++++ Dataset entries

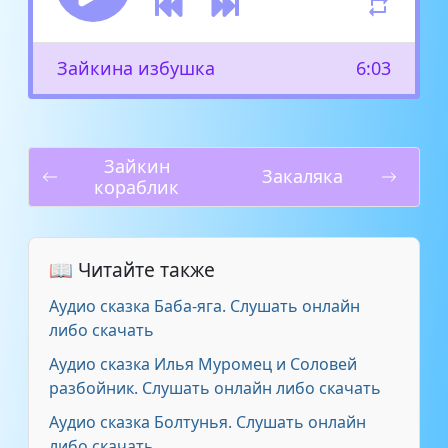
Зайкина избушка
6:03
Зайкин
Закаляка
кораблик
📖 Читайте также
Аудио сказка Баба-яга. Слушать онлайн
либо скачать
Аудио сказка Илья Муромец и Соловей
разбойник. Слушать онлайн либо скачать
Аудио сказка Болтунья. Слушать онлайн
либо скачать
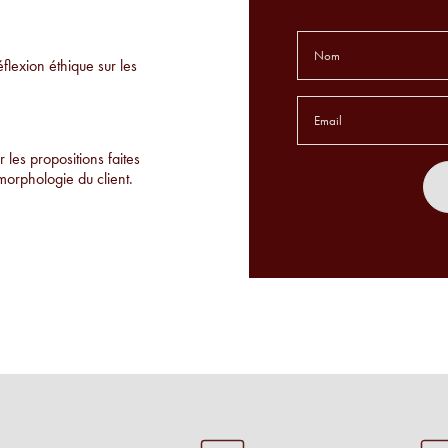
éflexion éthique sur les
 les propositions faites
morphologie du client.
de montures uniques qu'on
r place.
es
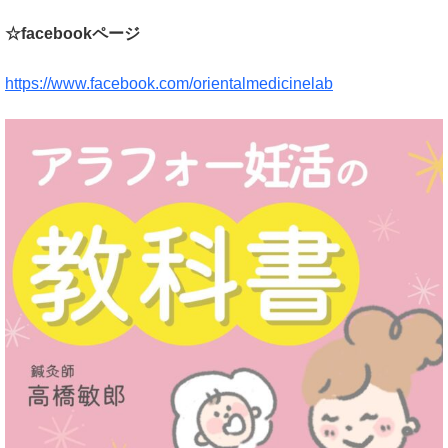
☆facebookページ
https://www.facebook.com/orientalmedicinelab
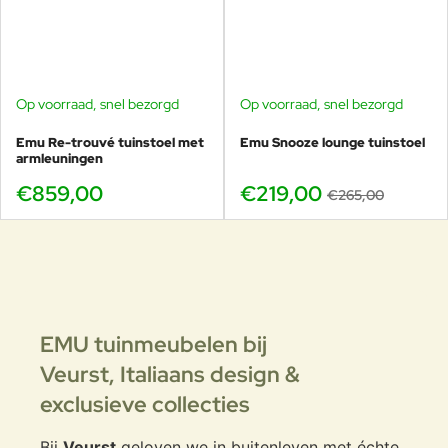
Op voorraad, snel bezorgd
Op voorraad, snel bezorgd
-17%
Emu Re-trouvé tuinstoel met
Emu Snooze lounge tuinstoel
armleuningen
€859,00
€219,00
€265,00
EMU tuinmeubelen bij
Veurst,
Italiaans design &
exclusieve collecties
Bij
Veurst
geloven we in buitenleven met échte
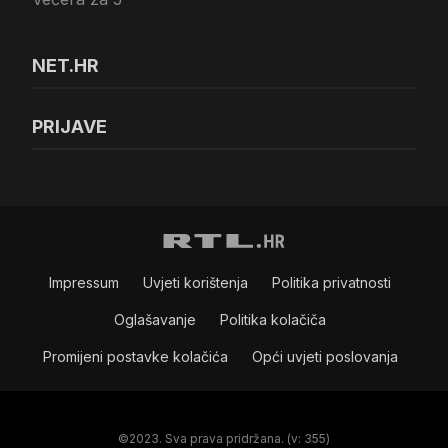
NET.HR
PRIJAVE
Impressum
Uvjeti korištenja
Politika privatnosti
Oglašavanje
Politika kolačiča
Promijeni postavke kolačića
Opći uvjeti poslovanja
©2023. Sva prava pridržana. (v: 355)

++++++++

Tally the lines of the items that contain the string "сказка", treating uppercase and lowercase as different. Reply with the number alone.

*Answer box:* 3